Where are our investments for the 21st century? Why can't we get a permanent research-and-development tax credit or fund the America Competes Act, which increases the basic research funding of the National Science Foundation and top universities? I'm afraid the bailout is typical of the current attitude of Washington—prop up old industries and forget about tomorrow. Sure we get great promises in campaigns, but in practice we starve the new ideas. Joseph Schumpeter and Adam Smith, our great free-market theorists, must be rolling over in their graves. Instead of allowing creative destruction we are propping up failures. We need to invest in smart new ideas. I think it goes without saying that the $700 billion bailout is doing exactly the opposite.
Down the Rabbit Hole
Robert Reich, former secretary of Labor under President Clinton, now professor of public policy at University of California, Berkeley
Nine straight months of shrinking employment spells recession. And it's likely to get far worse before it gets better. The problems aren't only found in hobbled credit markets. They're also found in hobbled consumers.

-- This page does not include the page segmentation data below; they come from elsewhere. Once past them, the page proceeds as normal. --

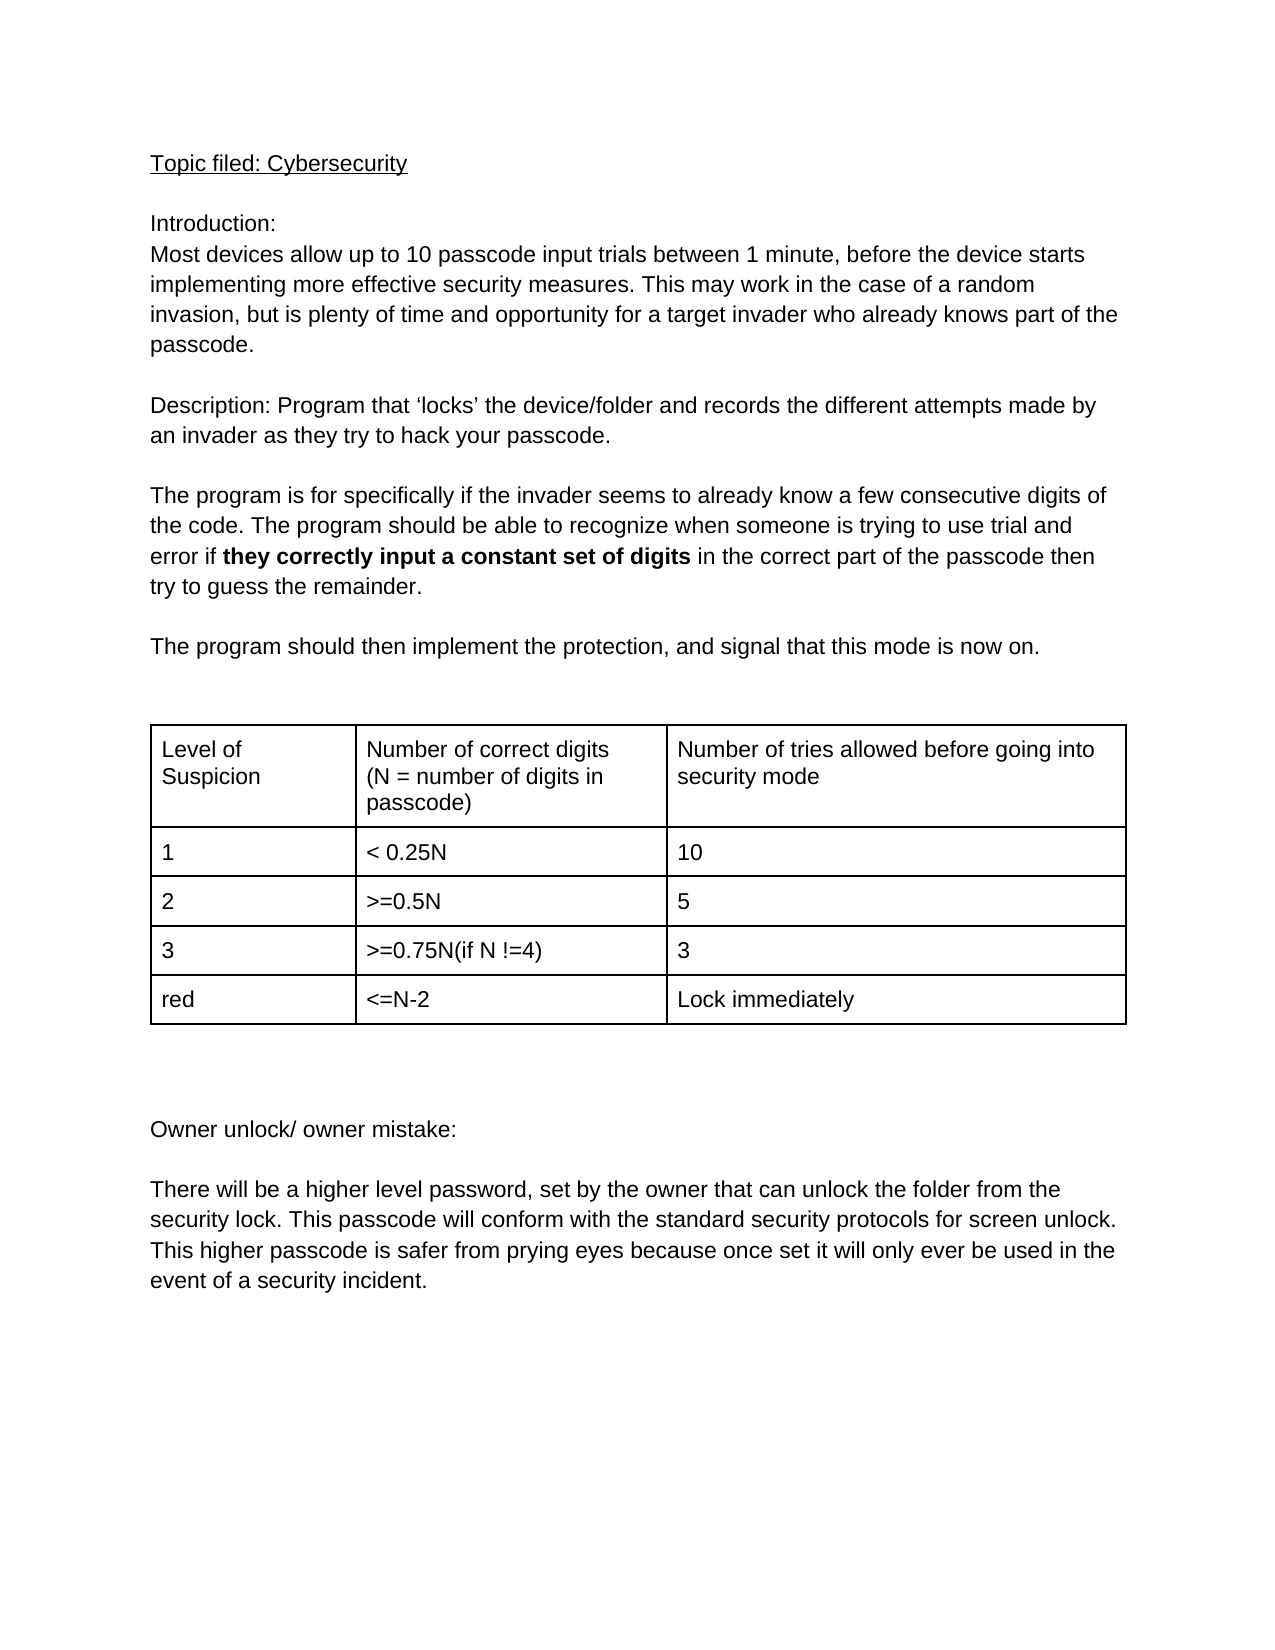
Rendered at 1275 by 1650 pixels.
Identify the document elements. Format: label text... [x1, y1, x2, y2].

table_cell >=0.75N(if N !=4) [357, 927, 666, 974]
table_cell <=N-2 [357, 976, 666, 1023]
text Most devices allow up to 10 passcode input trials between 1 minute, before the device starts implementing more effective security measures. This may work in the case of a random invasion, but is plenty of time and opportunity for a target invader who already knows part of the passcode. [150, 241, 1125, 358]
table_header Level of Suspicion [152, 726, 355, 826]
table_header Number of tries allowed before going into security mode [668, 726, 1125, 826]
table_cell 3 [668, 927, 1125, 974]
table_cell 5 [668, 877, 1125, 924]
table_header Number of correct digits (N = number of digits in passcode) [357, 726, 666, 826]
text Topic filed: Cybersecurity [150, 150, 1125, 176]
table_cell < 0.25N [357, 828, 666, 875]
table_cell 1 [152, 828, 355, 875]
table_cell 10 [668, 828, 1125, 875]
text The program should then implement the protection, and signal that this mode is now on. [150, 633, 1125, 660]
table_cell 2 [152, 877, 355, 924]
table_cell Lock immediately [668, 976, 1125, 1023]
table_cell 3 [152, 927, 355, 974]
text There will be a higher level password, set by the owner that can unlock the folder from the security lock. This passcode will conform with the standard security protocols for screen unlock. This higher passcode is safer from prying eyes because once set it will only ever be used in the event of a security incident. [150, 1176, 1125, 1293]
table_cell red [152, 976, 355, 1023]
table_cell >=0.5N [357, 877, 666, 924]
text Owner unlock/ owner mistake: [150, 1116, 1125, 1142]
text Description: Program that ‘locks’ the device/folder and records the different attempts made by an invader as they try to hack your passcode. [150, 392, 1125, 448]
text The program is for specifically if the invader seems to already know a few consecutive digits of the code. The program should be able to recognize when someone is trying to use trial and error if they correctly input a constant set of digits in the correct part of the passcode then try to guess the remainder. [150, 482, 1125, 599]
text Introduction: [150, 210, 1125, 237]
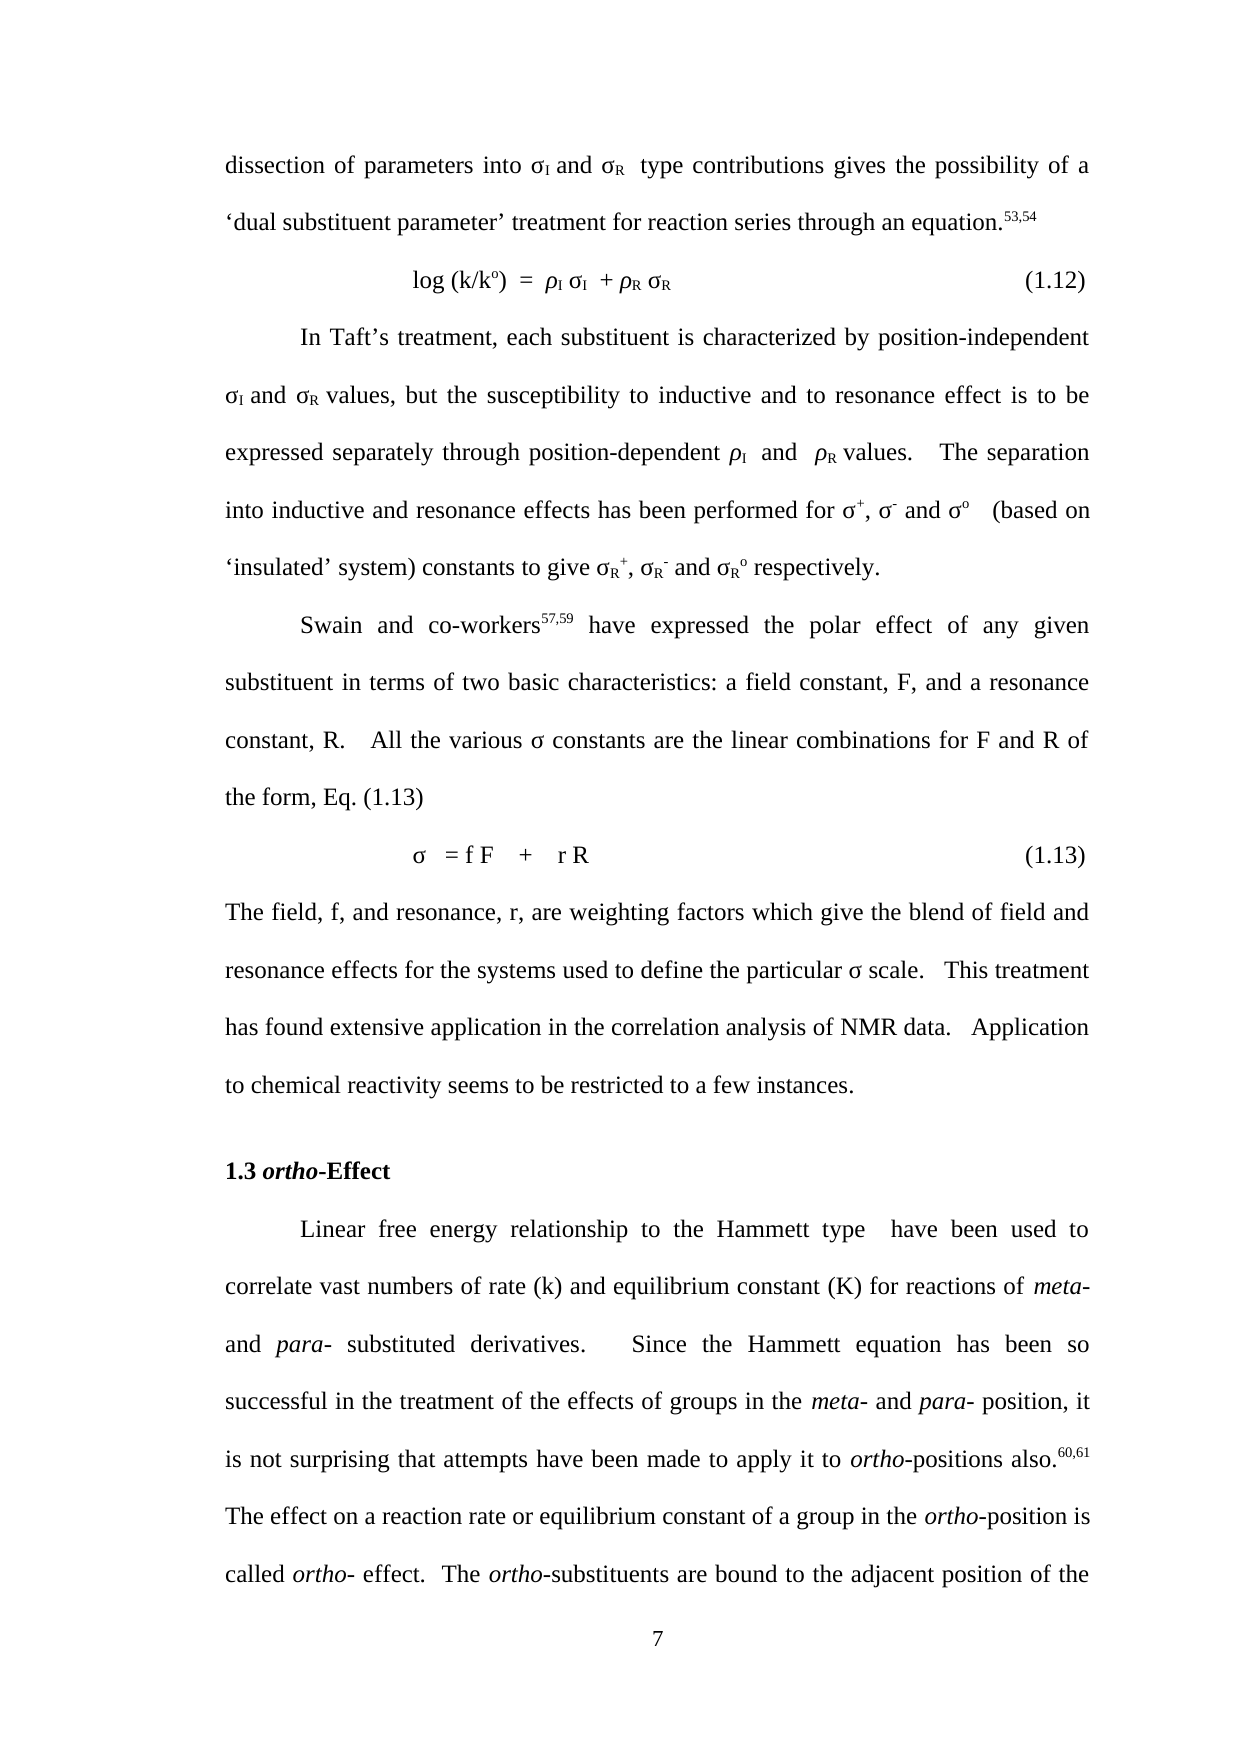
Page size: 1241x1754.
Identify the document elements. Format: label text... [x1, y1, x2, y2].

text The field, f, and resonance, r, are weighting factors which give the blend of field and resonance effects for the systems used to define the particular σ scale. This treatment has found extensive application in the correlation analysis of NMR data. Application to chemical reactivity seems to be restricted to a few instances. [225, 897, 1090, 1099]
text σ = f F + r R (1.13) [225, 840, 1090, 869]
text In Taft’s treatment, each substituent is characterized by position-independent σI and σR values, but the susceptibility to inductive and to resonance effect is to be expressed separately through position-dependent ρI and ρR values. The separation into inductive and resonance effects has been performed for σ+, σ- and σo (based on ‘insulated’ system) constants to give σR+, σR- and σRo respectively. [225, 322, 1090, 581]
text 1.3 ortho-Effect [225, 1156, 1090, 1185]
text log (k/ko) = ρI σI + ρR σR (1.12) [225, 265, 1090, 294]
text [225, 1214, 1090, 1587]
text Swain and co-workers57,59 have expressed the polar effect of any given substituent in terms of two basic characteristics: a field constant, F, and a resonance constant, R. All the various σ constants are the linear combinations for F and R of the form, Eq. (1.13) [225, 610, 1090, 811]
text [225, 150, 1090, 236]
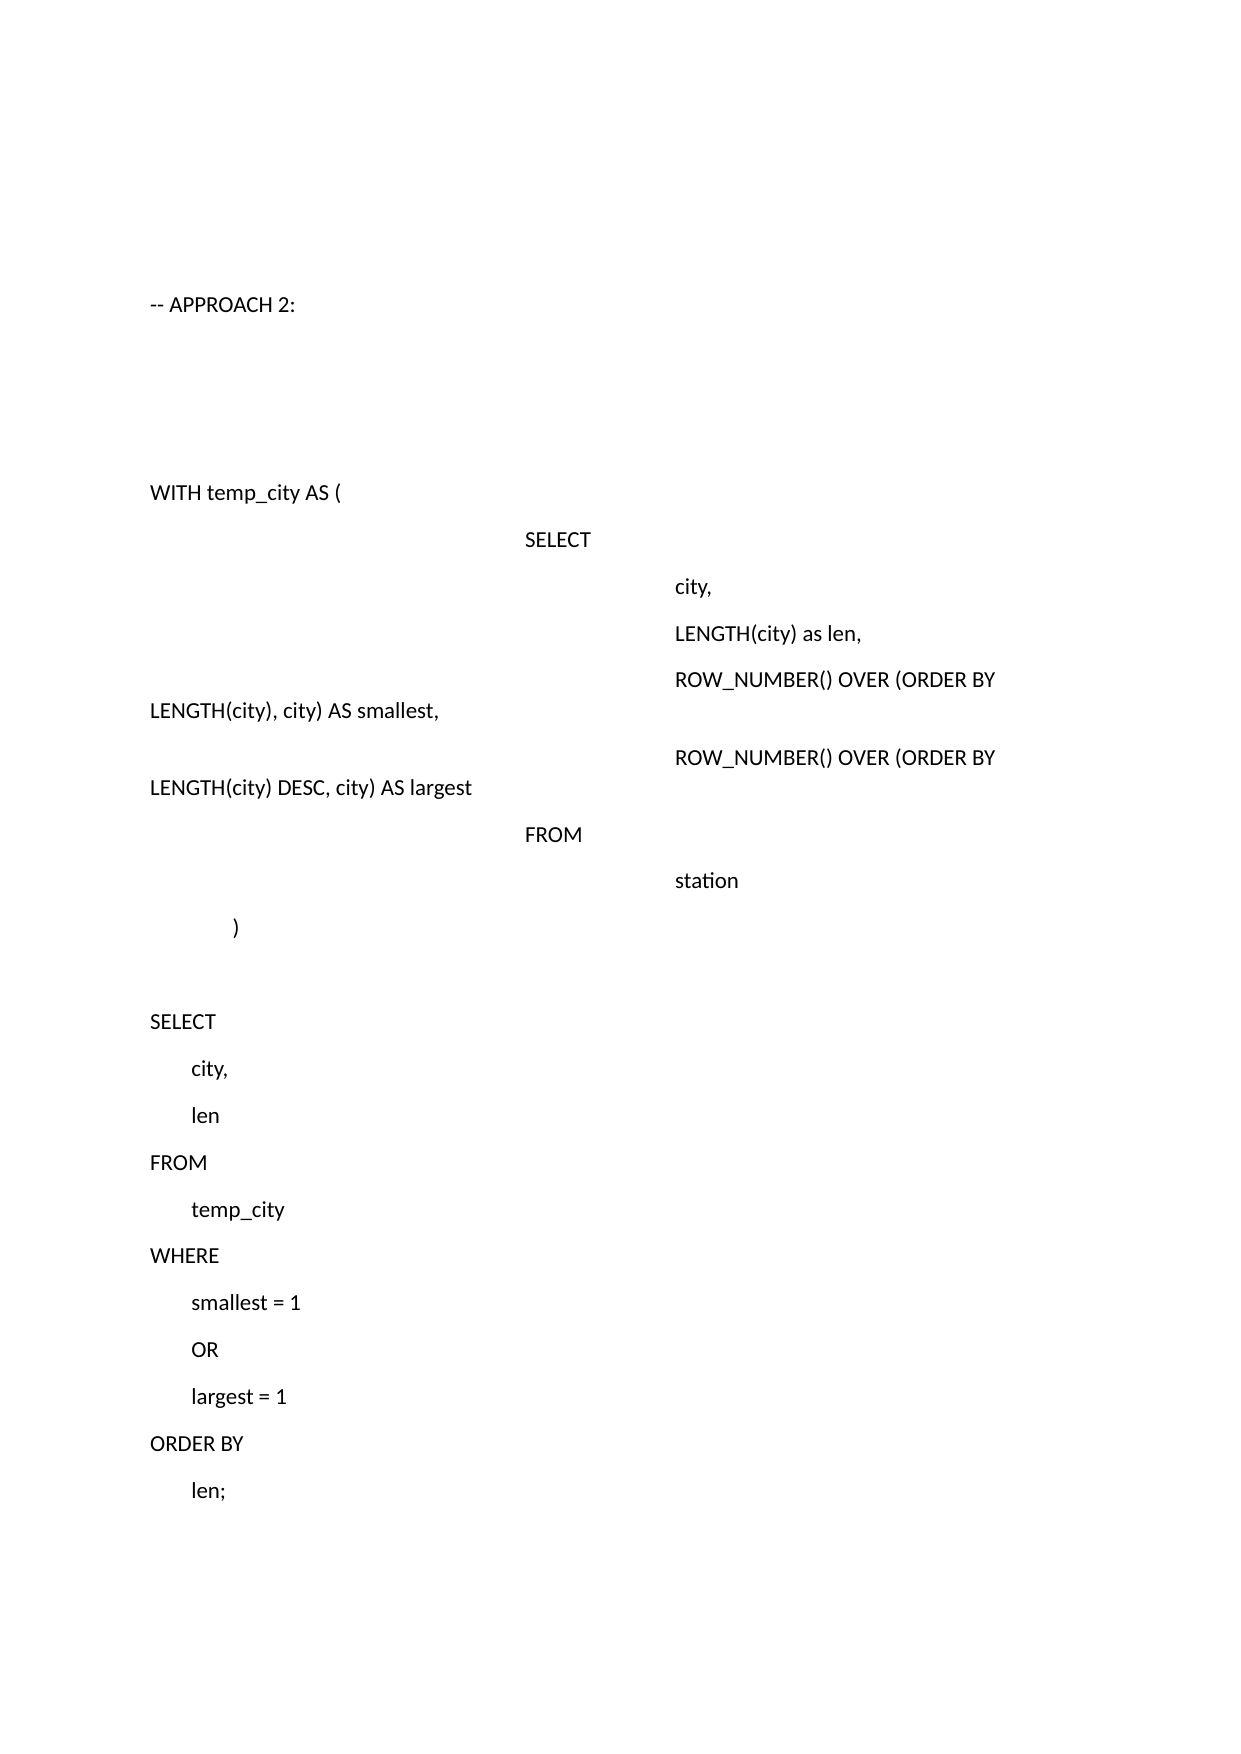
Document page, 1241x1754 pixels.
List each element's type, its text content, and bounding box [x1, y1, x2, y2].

text len [150, 1101, 1090, 1129]
text ROW_NUMBER() OVER (ORDER BY LENGTH(city) DESC, city) AS largest [150, 743, 1090, 801]
text ROW_NUMBER() OVER (ORDER BY LENGTH(city), city) AS smallest, [150, 666, 1090, 724]
text largest = 1 [150, 1382, 1090, 1410]
text station [150, 867, 1090, 895]
text LENGTH(city) as len, [150, 619, 1090, 647]
text FROM [150, 820, 1090, 848]
text temp_city [150, 1195, 1090, 1223]
text WHERE [150, 1242, 1090, 1270]
text city, [150, 1054, 1090, 1082]
text ) [150, 913, 1090, 942]
text len; [150, 1476, 1090, 1504]
text SELECT [150, 525, 1090, 553]
text -- APPROACH 2: [150, 291, 1090, 319]
text FROM [150, 1148, 1090, 1176]
text OR [150, 1335, 1090, 1363]
text ORDER BY [150, 1429, 1090, 1457]
text city, [150, 572, 1090, 600]
text SELECT [150, 1007, 1090, 1035]
text WITH temp_city AS ( [150, 478, 1090, 506]
text smallest = 1 [150, 1288, 1090, 1317]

The $700 billion bailout hasn't worked because the Treasury and the Fed have still not fully and convincingly explained how it will be used to restore confidence. Instead, they've issued a hapless and feckless set of policies—letting Lehman go, propping up AIG, creating shotgun marriages between other banks, and now talking about government taking equity stakes in other financial institutions. It looks to all the world as if American policymakers have no idea what they're doing.
At bottom, this isn't a liquidity crisis. It's a crisis of trust. No one's in charge. A lame-duck president commands almost no public trust; a Treasury secretary, who comes from the same culture that got us into this mess, can't explain what happened and what he's doing about it. Lenders of all stripes don't trust borrowers will be able to repay. Every major player is moving to safer ground—holding money, hoarding it, putting it under a giant global mattress.
Now that America is tipping into deeper recession and unemployment is mounting, more bad loans are cropping up because more people can't pay their bills. And as consumers pull in their belts, more businesses can't pay their bills. Which means more layoffs, and more bad loans, and a global sell-off.